I have a table contains info about customers and their purchases amount of each type of food. I want to create new columns that is the most freq type of food they have purchased. Is there an efficient way to do this?
I tried using case when and do one-to-one comparison, but it got very tedious.
Sample data:
Cust_ID | apple_type1 | apple_type2 | apple_type3 | apple_type4 | apple_type5 | apple_type6 |
---|---|---|---|---|---|---|
1 | 2 | 0 | 0 | 3 | 6 | 1 |
2 | 0 | 0 | 0 | 1 | 0 | 1 |
3 | 4 | 2 | 1 | 1 | 0 | 1 |
4 | 5 | 5 | 5 | 0 | 0 | 0 |
5 | 0 | 0 | 0 | 0 | 0 | 0 |
--WANT
Cust_ID | freq_apple_type_buy |
---|---|
1 | type5 |
2 | type4 and type6 |
3 | type1 |
4 | type1 and type2 and type3 |
5 | unknown |
CodePudding user response:
Consider below approach
select Cust_ID, if(count(1) = any_value(all_count), 'unknown', string_agg(type, ' and ')) freq_apple_type_buy
from (
select *, count(1) over(partition by Cust_ID) all_count
from (
select Cust_ID, replace(arr[offset(0)], 'apple_', '') type,cast(arr[offset(1)] as int64) value
from data t,
unnest(split(translate(to_json_string((select as struct * except(Cust_ID) from unnest([t]))), '{}"', ''))) kv,
unnest([struct(split(kv, ':') as arr)])
)
where true qualify 1 = rank() over(partition by Cust_ID order by value desc)
)
group by Cust_ID
if applied to sample data in your question - output is
CodePudding user response:
This uses UNPIVOT to turn your columns in to rows. Then uses RANK() to assign each row a rank, which means if multiple rows are matched in quantity, they share the same rank.
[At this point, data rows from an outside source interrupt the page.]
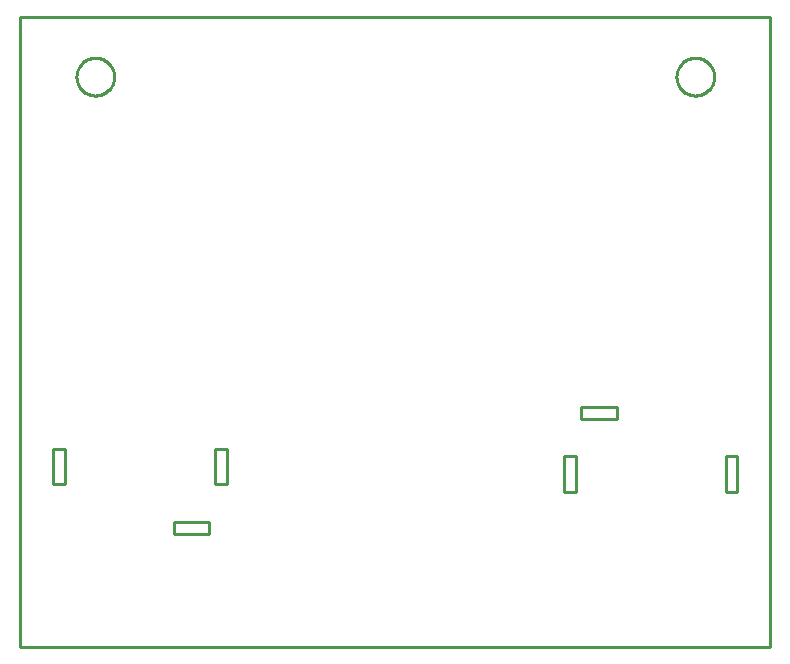
<source format=gbr>
G04 EAGLE Gerber RS-274X export*
G75*
%MOMM*%
%FSLAX34Y34*%
%LPD*%
%IN*%
%IPPOS*%
%AMOC8*
5,1,8,0,0,1.08239X$1,22.5*%
G01*
%ADD10C,0.254000*%


D10*
X0Y0D02*
X635000Y0D01*
X635000Y533400D01*
X0Y533400D01*
X0Y0D01*
X164900Y137400D02*
X174900Y137400D01*
X174900Y167400D01*
X164900Y167400D01*
X164900Y137400D01*
X129900Y95400D02*
X159900Y95400D01*
X159900Y105400D01*
X129900Y105400D01*
X129900Y95400D01*
X27900Y137400D02*
X37900Y137400D01*
X37900Y167400D01*
X27900Y167400D01*
X27900Y137400D01*
X460100Y131050D02*
X470100Y131050D01*
X470100Y161050D01*
X460100Y161050D01*
X460100Y131050D01*
X597100Y131050D02*
X607100Y131050D01*
X607100Y161050D01*
X597100Y161050D01*
X597100Y131050D01*
X475100Y193050D02*
X505100Y193050D01*
X505100Y203050D01*
X475100Y203050D01*
X475100Y193050D01*
X79500Y482076D02*
X79432Y481031D01*
X79295Y479992D01*
X79090Y478965D01*
X78819Y477953D01*
X78483Y476961D01*
X78082Y475993D01*
X77618Y475054D01*
X77095Y474146D01*
X76513Y473275D01*
X75875Y472444D01*
X75184Y471657D01*
X74443Y470916D01*
X73656Y470225D01*
X72825Y469588D01*
X71954Y469006D01*
X71046Y468482D01*
X70107Y468018D01*
X69139Y467617D01*
X68147Y467281D01*
X67135Y467010D01*
X66108Y466805D01*
X65069Y466669D01*
X64024Y466600D01*
X62976Y466600D01*
X61931Y466669D01*
X60892Y466805D01*
X59865Y467010D01*
X58853Y467281D01*
X57861Y467617D01*
X56893Y468018D01*
X55954Y468482D01*
X55046Y469006D01*
X54175Y469588D01*
X53344Y470225D01*
X52557Y470916D01*
X51816Y471657D01*
X51125Y472444D01*
X50488Y473275D01*
X49906Y474146D01*
X49382Y475054D01*
X48918Y475993D01*
X48517Y476961D01*
X48181Y477953D01*
X47910Y478965D01*
X47705Y479992D01*
X47569Y481031D01*
X47500Y482076D01*
X47500Y483124D01*
X47569Y484169D01*
X47705Y485208D01*
X47910Y486235D01*
X48181Y487247D01*
X48517Y488239D01*
X48918Y489207D01*
X49382Y490146D01*
X49906Y491054D01*
X50488Y491925D01*
X51125Y492756D01*
X51816Y493543D01*
X52557Y494284D01*
X53344Y494975D01*
X54175Y495613D01*
X55046Y496195D01*
X55954Y496718D01*
X56893Y497182D01*
X57861Y497583D01*
X58853Y497919D01*
X59865Y498190D01*
X60892Y498395D01*
X61931Y498532D01*
X62976Y498600D01*
X64024Y498600D01*
X65069Y498532D01*
X66108Y498395D01*
X67135Y498190D01*
X68147Y497919D01*
X69139Y497583D01*
X70107Y497182D01*
X71046Y496718D01*
X71954Y496195D01*
X72825Y495613D01*
X73656Y494975D01*
X74443Y494284D01*
X75184Y493543D01*
X75875Y492756D01*
X76513Y491925D01*
X77095Y491054D01*
X77618Y490146D01*
X78082Y489207D01*
X78483Y488239D01*
X78819Y487247D01*
X79090Y486235D01*
X79295Y485208D01*
X79432Y484169D01*
X79500Y483124D01*
X79500Y482076D01*
X587500Y482076D02*
X587432Y481031D01*
X587295Y479992D01*
X587090Y478965D01*
X586819Y477953D01*
X586483Y476961D01*
X586082Y475993D01*
X585618Y475054D01*
X585095Y474146D01*
X584513Y473275D01*
X583875Y472444D01*
X583184Y471657D01*
X582443Y470916D01*
X581656Y470225D01*
X580825Y469588D01*
X579954Y469006D01*
X579046Y468482D01*
X578107Y468018D01*
X577139Y467617D01*
X576147Y467281D01*
X575135Y467010D01*
X574108Y466805D01*
X573069Y466669D01*
X572024Y466600D01*
X570976Y466600D01*
X569931Y466669D01*
X568892Y466805D01*
X567865Y467010D01*
X566853Y467281D01*
X565861Y467617D01*
X564893Y468018D01*
X563954Y468482D01*
X563046Y469006D01*
X562175Y469588D01*
X561344Y470225D01*
X560557Y470916D01*
X559816Y471657D01*
X559125Y472444D01*
X558488Y473275D01*
X557906Y474146D01*
X557382Y475054D01*
X556918Y475993D01*
X556517Y476961D01*
X556181Y477953D01*
X555910Y478965D01*
X555705Y479992D01*
X555569Y481031D01*
X555500Y482076D01*
X555500Y483124D01*
X555569Y484169D01*
X555705Y485208D01*
X555910Y486235D01*
X556181Y487247D01*
X556517Y488239D01*
X556918Y489207D01*
X557382Y490146D01*
X557906Y491054D01*
X558488Y491925D01*
X559125Y492756D01*
X559816Y493543D01*
X560557Y494284D01*
X561344Y494975D01*
X562175Y495613D01*
X563046Y496195D01*
X563954Y496718D01*
X564893Y497182D01*
X565861Y497583D01*
X566853Y497919D01*
X567865Y498190D01*
X568892Y498395D01*
X569931Y498532D01*
X570976Y498600D01*
X572024Y498600D01*
X573069Y498532D01*
X574108Y498395D01*
X575135Y498190D01*
X576147Y497919D01*
X577139Y497583D01*
X578107Y497182D01*
X579046Y496718D01*
X579954Y496195D01*
X580825Y495613D01*
X581656Y494975D01*
X582443Y494284D01*
X583184Y493543D01*
X583875Y492756D01*
X584513Y491925D01*
X585095Y491054D01*
X585618Y490146D01*
X586082Y489207D01*
X586483Y488239D01*
X586819Y487247D01*
X587090Y486235D01*
X587295Y485208D01*
X587432Y484169D01*
X587500Y483124D01*
X587500Y482076D01*
M02*

</source>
It then selects only the products with rank=1 (possibly multiple rows, if multiple products are tied for first place)
WITH
normalised_and_ranked AS
(
SELECT
cust_id,
product,
qty,
RANK() OVER (PARTITION BY cust_id ORDER BY qty DESC) AS product_rank,
ROW_NUMBER() OVER (PARTITION BY cust_id ORDER BY qty DESC) AS product_row
FROM
yourData
UNPIVOT(
qty FOR product IN (apple_type1, apple_type2, apple_type3, apple_type4, apple_type5, apple_type6)
)
)
SELECT
cust_id,
CASE WHEN qty = 0 THEN NULL ELSE product END AS product,
CASE WHEN qty = 0 THEN NULL ELSE qty END AS qty
FROM
normalised_and_ranked
WHERE
(product_rank = 1 AND qty > 0)
OR
(product_row = 1)
Edit: fudge added to ensure row of nulls returned if all qty are 0.
(Normally I'd just not return a row for such customers.)